Do you remember what inspired you to go to college?
Take a minute, think back, and see if you can recall the specific moment.
Maybe it was your first glimpse of a college campus near home.
Maybe a trusted teacher encouraged you to study a field you loved. Or maybe there is no one memory; maybe your path to college was made clear to you from your earliest days.
For too many promising low-income students, the aspiration and ability to attend college are not accompanied by the right guidance to get there and graduate. In America today, a student from an upper-income family is ten times more likely to earn a college degree than a student from a low-income household. We have many disparities in this country, but the scale of this disparity is truly striking in its magnitude. Moreover, with 65% of jobs requiring some kind of post-secondary education by 2020, the United States is locking hundreds of thousands of promising contributors out of the new economy.

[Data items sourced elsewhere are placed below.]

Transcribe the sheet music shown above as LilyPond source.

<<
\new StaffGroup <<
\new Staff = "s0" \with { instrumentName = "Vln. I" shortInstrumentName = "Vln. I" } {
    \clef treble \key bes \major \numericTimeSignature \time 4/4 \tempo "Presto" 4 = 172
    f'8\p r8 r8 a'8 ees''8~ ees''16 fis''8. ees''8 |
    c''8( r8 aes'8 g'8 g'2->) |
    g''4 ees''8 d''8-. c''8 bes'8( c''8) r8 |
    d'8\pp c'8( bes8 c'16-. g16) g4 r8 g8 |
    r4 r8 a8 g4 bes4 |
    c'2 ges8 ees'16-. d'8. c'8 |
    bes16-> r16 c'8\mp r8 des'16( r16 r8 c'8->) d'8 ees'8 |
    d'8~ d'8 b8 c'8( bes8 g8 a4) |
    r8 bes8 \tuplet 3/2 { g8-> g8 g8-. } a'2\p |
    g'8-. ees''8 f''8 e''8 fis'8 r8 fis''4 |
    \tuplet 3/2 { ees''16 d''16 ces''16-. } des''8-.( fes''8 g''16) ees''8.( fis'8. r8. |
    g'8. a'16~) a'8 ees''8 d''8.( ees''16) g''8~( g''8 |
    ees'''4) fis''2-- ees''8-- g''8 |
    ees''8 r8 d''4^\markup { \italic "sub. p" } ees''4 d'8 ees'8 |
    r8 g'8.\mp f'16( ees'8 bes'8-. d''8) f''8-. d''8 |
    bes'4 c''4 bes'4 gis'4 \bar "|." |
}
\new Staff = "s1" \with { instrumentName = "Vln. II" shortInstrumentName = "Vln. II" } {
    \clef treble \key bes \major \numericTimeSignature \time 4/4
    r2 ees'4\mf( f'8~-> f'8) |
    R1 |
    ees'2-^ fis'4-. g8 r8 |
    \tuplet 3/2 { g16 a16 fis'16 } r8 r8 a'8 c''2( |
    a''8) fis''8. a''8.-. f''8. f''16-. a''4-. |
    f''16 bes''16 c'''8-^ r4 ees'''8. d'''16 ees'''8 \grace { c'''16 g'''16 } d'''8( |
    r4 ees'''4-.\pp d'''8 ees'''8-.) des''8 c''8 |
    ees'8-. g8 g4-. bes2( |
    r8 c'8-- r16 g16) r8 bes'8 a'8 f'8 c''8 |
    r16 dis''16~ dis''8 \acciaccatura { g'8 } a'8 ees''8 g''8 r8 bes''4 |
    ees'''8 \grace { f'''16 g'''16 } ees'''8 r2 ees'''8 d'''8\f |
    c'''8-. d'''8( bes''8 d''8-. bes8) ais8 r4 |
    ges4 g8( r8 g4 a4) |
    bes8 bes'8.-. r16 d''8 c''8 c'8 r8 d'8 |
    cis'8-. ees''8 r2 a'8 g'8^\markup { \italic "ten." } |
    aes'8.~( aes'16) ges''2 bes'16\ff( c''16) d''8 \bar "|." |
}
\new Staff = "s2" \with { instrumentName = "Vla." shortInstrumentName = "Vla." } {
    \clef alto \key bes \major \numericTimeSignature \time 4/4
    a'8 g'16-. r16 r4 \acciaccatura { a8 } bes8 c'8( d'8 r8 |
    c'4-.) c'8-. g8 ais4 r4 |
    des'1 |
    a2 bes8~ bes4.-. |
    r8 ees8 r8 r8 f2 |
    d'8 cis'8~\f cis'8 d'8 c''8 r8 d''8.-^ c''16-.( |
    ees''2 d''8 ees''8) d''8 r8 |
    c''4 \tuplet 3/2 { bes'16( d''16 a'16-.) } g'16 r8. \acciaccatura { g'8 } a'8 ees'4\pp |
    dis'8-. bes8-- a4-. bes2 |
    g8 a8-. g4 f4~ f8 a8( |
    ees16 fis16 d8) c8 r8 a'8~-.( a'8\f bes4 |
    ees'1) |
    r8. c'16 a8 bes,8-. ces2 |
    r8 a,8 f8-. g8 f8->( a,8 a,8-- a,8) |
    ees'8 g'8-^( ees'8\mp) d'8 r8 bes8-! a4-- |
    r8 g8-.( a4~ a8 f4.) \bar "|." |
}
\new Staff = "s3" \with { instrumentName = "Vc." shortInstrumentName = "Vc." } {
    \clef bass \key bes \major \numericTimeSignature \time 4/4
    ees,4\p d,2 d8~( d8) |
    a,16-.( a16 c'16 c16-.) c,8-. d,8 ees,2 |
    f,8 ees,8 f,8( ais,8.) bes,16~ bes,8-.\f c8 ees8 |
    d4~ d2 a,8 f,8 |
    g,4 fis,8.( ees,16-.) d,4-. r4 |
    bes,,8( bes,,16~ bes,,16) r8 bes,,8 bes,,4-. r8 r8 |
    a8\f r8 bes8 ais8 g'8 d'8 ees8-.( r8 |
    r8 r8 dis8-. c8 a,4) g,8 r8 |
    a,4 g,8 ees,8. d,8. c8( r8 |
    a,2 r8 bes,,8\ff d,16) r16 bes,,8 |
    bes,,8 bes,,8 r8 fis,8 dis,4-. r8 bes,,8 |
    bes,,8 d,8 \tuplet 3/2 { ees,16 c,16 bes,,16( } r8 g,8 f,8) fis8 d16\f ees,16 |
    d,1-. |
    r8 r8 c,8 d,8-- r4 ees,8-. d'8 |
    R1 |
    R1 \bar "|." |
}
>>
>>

Today, I was invited by former President Clinton to take the stage and commit, on behalf of College Possible, to eliminate this income-driven degree divide. In our 15 years of doing this work, we've learned that recent college graduates, acting as graduation coaches, offer an answer. They deliver hope, inspiration and personalized coaching to students. They help students prepare for the ACT, guide them toward colleges that fit their needs, prepare some more for the ACT and then dig in to financial aid and scholarship applications. Once students make it to colleges, coaches are at their side to support them through the social adjustment to campus life, to help them stay ahead of the continuous cycle of registration and financial aid paperwork and to offer a listening ear when they're feeling stressed, tired or like they don't belong.
Just imagine if there were thousands of these idealistic recent college graduates serving as coaches to low-income students, all across America. This is precisely what the folks at the 2016 Clinton Global Initiative America meeting threw their support behind today: efforts to build and catalyze a national network of coaches embedded on our country's college campuses. Leveraging their shared knowledge and using predictive data and analytics, coaches will know when and how to intervene with students in trouble. They will learn the unique dreams of each student and do whatever it takes to help make them real.
A conversation led by a former president is likely to shine a bright light on the degree divide. It's my great hope that this center-stage moment is only a beginning, one that will set in motion the changes needed to build a stronger graduating class--rich with economic diversity--to walk across America's commencement stages next spring and every year to come. I can imagine that these students, just moments from claiming their diplomas, will feel a lot like I do today. Nervous, thrilled and--above all--confident and supported in their vision for the future.